Bundesgerichtshof:
Beschluss vom 22. November 2010
Aktenzeichen: AnwZ (B) 4/10

(BGH: Beschluss v. 22.11.2010, Az.: AnwZ (B) 4/10)

Tenor

Die sofortige Beschwerde der Antragstellerin gegen den Beschluss des II. Senats des Anwaltsgerichtshofs Baden-Württemberg vom 17. Oktober 2009 wird zurückgewiesen.

Die Antragstellerin hat die Kosten des Rechtsmittels zu tragen und der Antragsgegnerin die ihr im Beschwerdeverfahren entstandenen notwendigen außergerichtlichen Auslagen zu erstatten.

Der Geschäftswert für das Beschwerdeverfahren wird auf 50.000 € festgesetzt.

Gründe

I.

Die Antragstellerin ist seit dem 21. Januar 1992 im Bezirk der Antragsgegnerin zur Rechtsanwaltschaft zugelassen. Mit Bescheid vom 27. April 2009 widerrief die Antragsgegnerin die Zulassung wegen Vermögensverfalls. Der Anwaltsgerichtshof hat den Antrag auf gerichtliche Entscheidung zurückgewiesen. Mit ihrer sofortigen Beschwerde will die Antragstellerin weiterhin die Aufhebung des Widerrufsbescheides erreichen.

II.

Die sofortige Beschwerde ist statthaft und auch im Übrigen zulässig (§ 42 Abs. 1 Nr. 2, Abs. 4 BRAO a.F., § 215 Abs. 3 BRAO). Sie bleibt jedoch ohne Erfolg.

**Arbeitsaufträge**
**a.** Beantworte anhand des BGH-Beschlusses zum Widerruf der Anwaltszulassung die folgenden Fragen:
(i) Seit welchem Datum ist die Antragstellerin zur Rechtsanwaltschaft zugelassen?
(ii) Aus welchem Grund widerrief die Antragsgegnerin die Zulassung?
(iii) Auf welchen Betrag wird der Geschäftswert für das Beschwerdeverfahren festgesetzt?
**b.** Führe den BGH-Beschluss zum Widerruf der Anwaltszulassung im Anschluss an seinen letzten Satz weiter.

**Ausgelesene Daten**
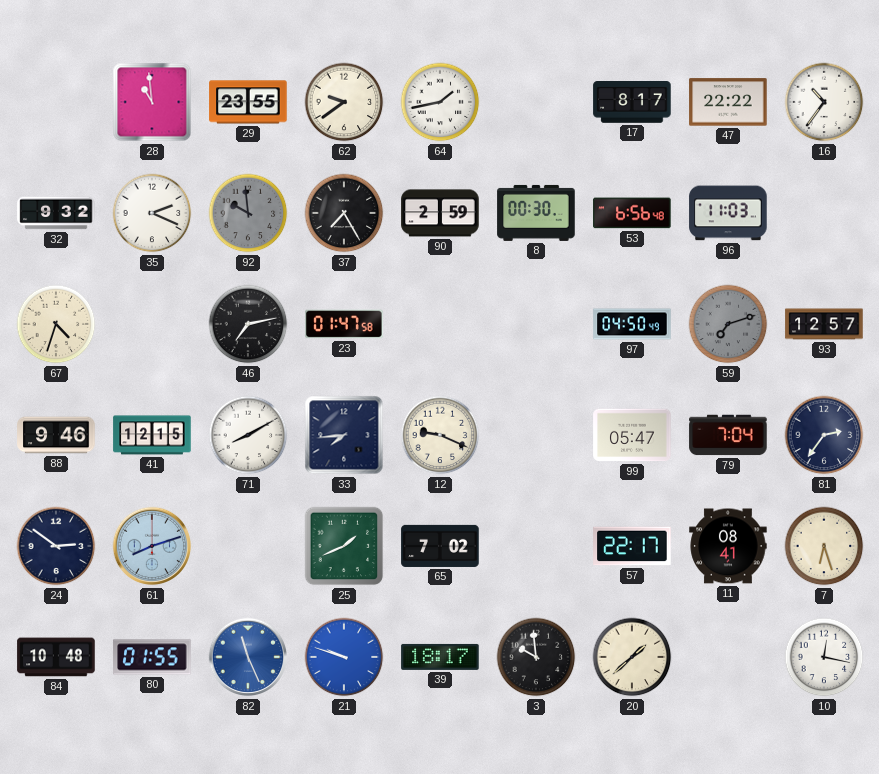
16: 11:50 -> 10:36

---

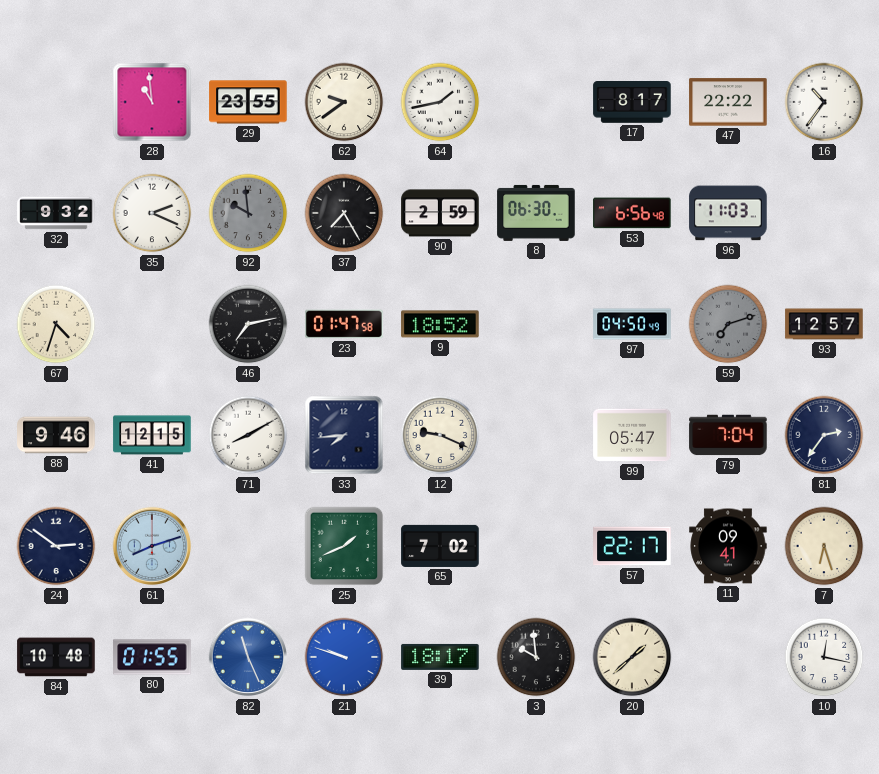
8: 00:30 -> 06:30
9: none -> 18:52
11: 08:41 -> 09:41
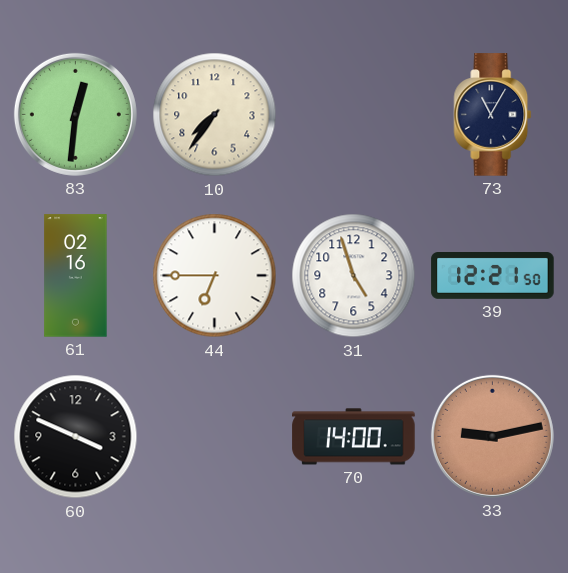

**Antworten zu den Aufgaben**
**a.**
(i) Seit dem 21. Januar 1992.
(ii) Wegen Vermögensverfalls.
(iii) Auf 50.000 €.

**b.**
1. Die Antragstellerin rügt eine Verletzung ihres Anspruchs auf rechtliches Gehör, weil der Anwaltsgerichtshof ihren letzten Terminsverlegungsantrag nicht mehr beschieden habe. Der Anwaltsgerichtshof hat dazu ausgeführt, das am 16. Oktober 2009 um 16.55 Uhr - nach Dienstschluss - eingegangene Verlegungsgesuch habe ihm im Zeitpunkt der Verhandlung am 17. Oktober 2009, 11.00 Uhr, nicht vorgelegen, so dass er hierüber auch nicht zu entscheiden gehabt habe. Die Rüge ist berechtigt. Der Verlegungsantrag war bei Gericht eingegangen und hätte so rechtzeitig vorgelegt werden müssen, dass er vor der Entscheidung über den Antrag auf gerichtliche Entscheidung beschieden werden konnte. Dieser Verfahrensfehler erfordert jedoch keine Zurückverweisung der Sache an den Anwaltsgerichtshof. Der Senat kann als Gericht der sofortigen Beschwerde nach dem Rechtsgedanken des § 538 Abs. 1 ZPO eine eigene Sachentscheidung treffen. Der Anspruch der Antragstellerin auf rechtliches Gehör wird hierdurch nicht nachteilig betroffen. Die Antragstellerin kann uneingeschränkt zur Sache vortragen; der Senat entscheidet unabhängig vom Verfahren der Vorinstanz nach dem Sach- und Streitstand im Zeitpunkt der Beschwerdeentscheidung.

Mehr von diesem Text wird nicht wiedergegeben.